Problem statement: Each entry below must be repeated exactly, with pictures left out.

Data records:
········

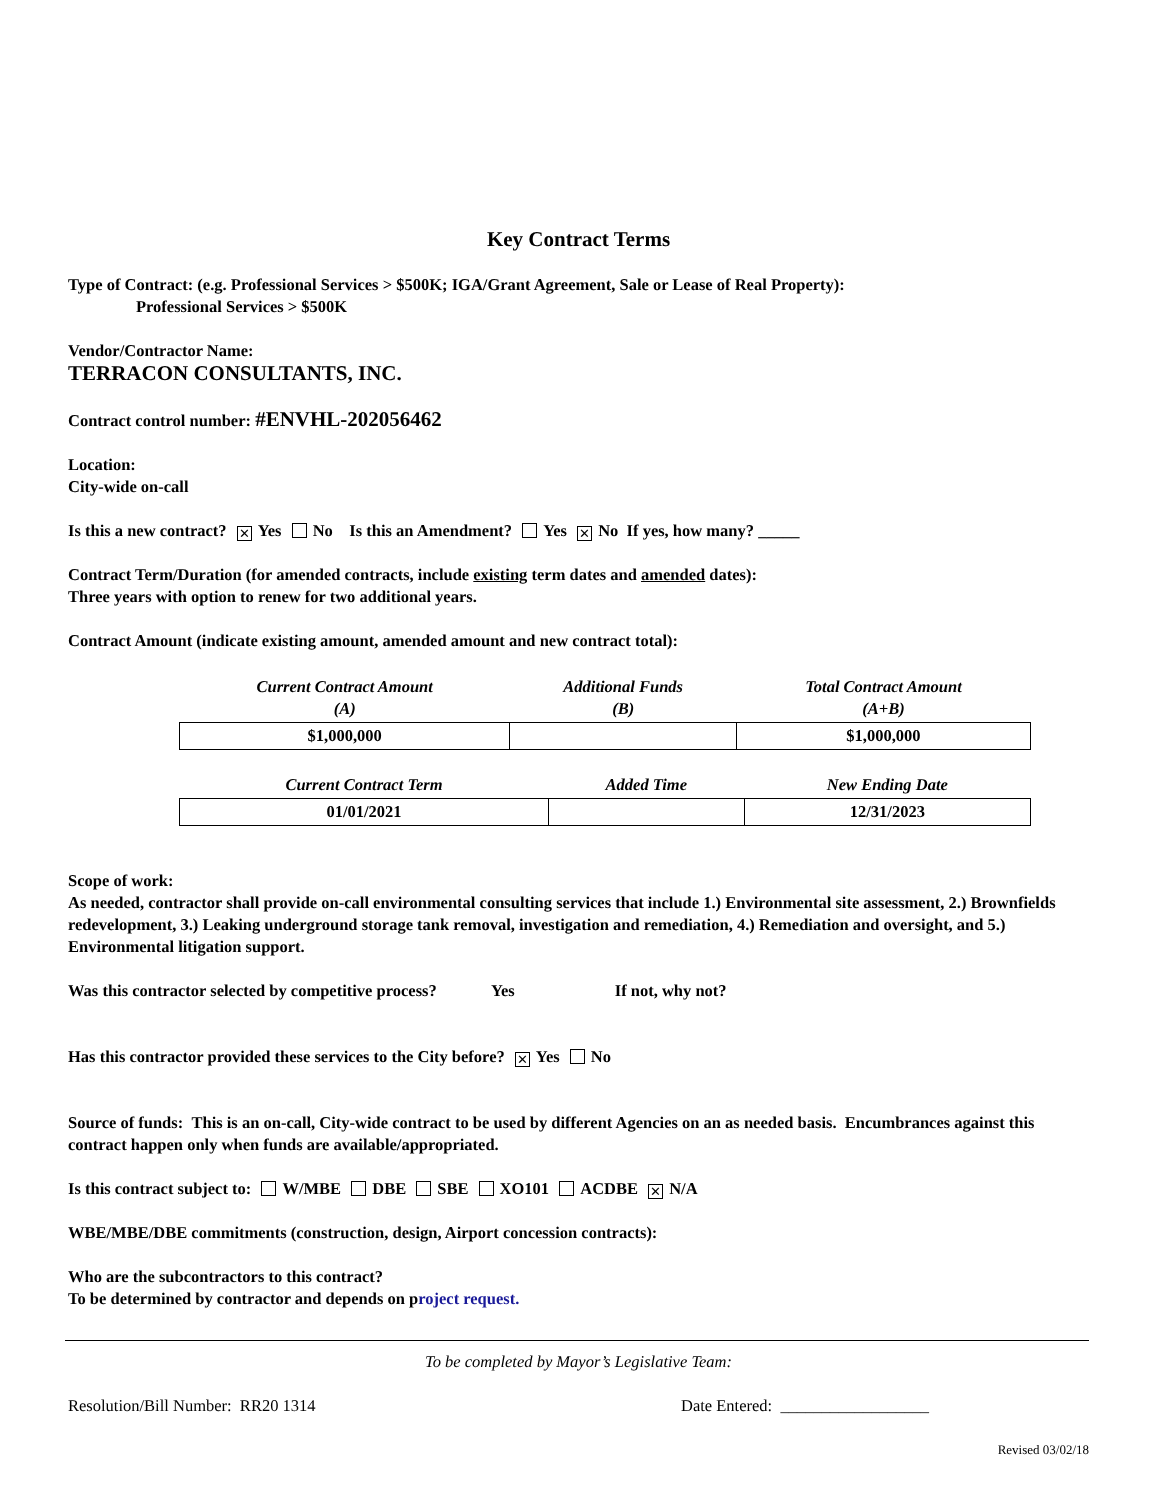Key Contract Terms
Type of Contract: (e.g. Professional Services > $500K; IGA/Grant Agreement, Sale or Lease of Real Property):
Professional Services > $500K
Vendor/Contractor Name:
TERRACON CONSULTANTS, INC.
Contract control number: #ENVHL-202056462
Location:
City-wide on-call
Is this a new contract? ✕ Yes No Is this an Amendment? Yes ✕ No If yes, how many? _____
Contract Term/Duration (for amended contracts, include existing term dates and amended dates):
Three years with option to renew for two additional years.
Contract Amount (indicate existing amount, amended amount and new contract total):
| Current Contract Amount (A) | Additional Funds (B) | Total Contract Amount (A+B) |
| --- | --- | --- |
| $1,000,000 | | $1,000,000 |
| Current Contract Term | Added Time | New Ending Date |
| --- | --- | --- |
| 01/01/2021 | | 12/31/2023 |
Scope of work:
As needed, contractor shall provide on-call environmental consulting services that include 1.) Environmental site assessment, 2.) Brownfields redevelopment, 3.) Leaking underground storage tank removal, investigation and remediation, 4.) Remediation and oversight, and 5.) Environmental litigation support.
Was this contractor selected by competitive process? Yes If not, why not?
Has this contractor provided these services to the City before? ✕ Yes No
Source of funds: This is an on-call, City-wide contract to be used by different Agencies on an as needed basis. Encumbrances against this contract happen only when funds are available/appropriated.
Is this contract subject to: W/MBE DBE SBE XO101 ACDBE ✕ N/A
WBE/MBE/DBE commitments (construction, design, Airport concession contracts):
Who are the subcontractors to this contract?
To be determined by contractor and depends on project request.
To be completed by Mayor’s Legislative Team:
Resolution/Bill Number: RR20 1314 Date Entered: __________________
Revised 03/02/18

········

Task result:
Key Contract Terms
Type of Contract: (e.g. Professional Services > $500K; IGA/Grant Agreement, Sale or Lease of Real Property):
Professional Services > $500K
Vendor/Contractor Name:
TERRACON CONSULTANTS, INC.
Contract control number: #ENVHL-202056462
Location:
City-wide on-call
Is this a new contract? ✕ Yes No Is this an Amendment? Yes ✕ No If yes, how many? _____
Contract Term/Duration (for amended contracts, include existing term dates and amended dates):
Three years with option to renew for two additional years.
Contract Amount (indicate existing amount, amended amount and new contract total):
| Current Contract Amount (A) | Additional Funds (B) | Total Contract Amount (A+B) |
| --- | --- | --- |
| $1,000,000 | | $1,000,000 |
| Current Contract Term | Added Time | New Ending Date |
| --- | --- | --- |
| 01/01/2021 | | 12/31/2023 |
Scope of work:
As needed, contractor shall provide on-call environmental consulting services that include 1.) Environmental site assessment, 2.) Brownfields redevelopment, 3.) Leaking underground storage tank removal, investigation and remediation, 4.) Remediation and oversight, and 5.) Environmental litigation support.
Was this contractor selected by competitive process? Yes If not, why not?
Has this contractor provided these services to the City before? ✕ Yes No
Source of funds: This is an on-call, City-wide contract to be used by different Agencies on an as needed basis. Encumbrances against this contract happen only when funds are available/appropriated.
Is this contract subject to: W/MBE DBE SBE XO101 ACDBE ✕ N/A
WBE/MBE/DBE commitments (construction, design, Airport concession contracts):
Who are the subcontractors to this contract?
To be determined by contractor and depends on project request.
To be completed by Mayor’s Legislative Team:
Resolution/Bill Number: RR20 1314 Date Entered: __________________
Revised 03/02/18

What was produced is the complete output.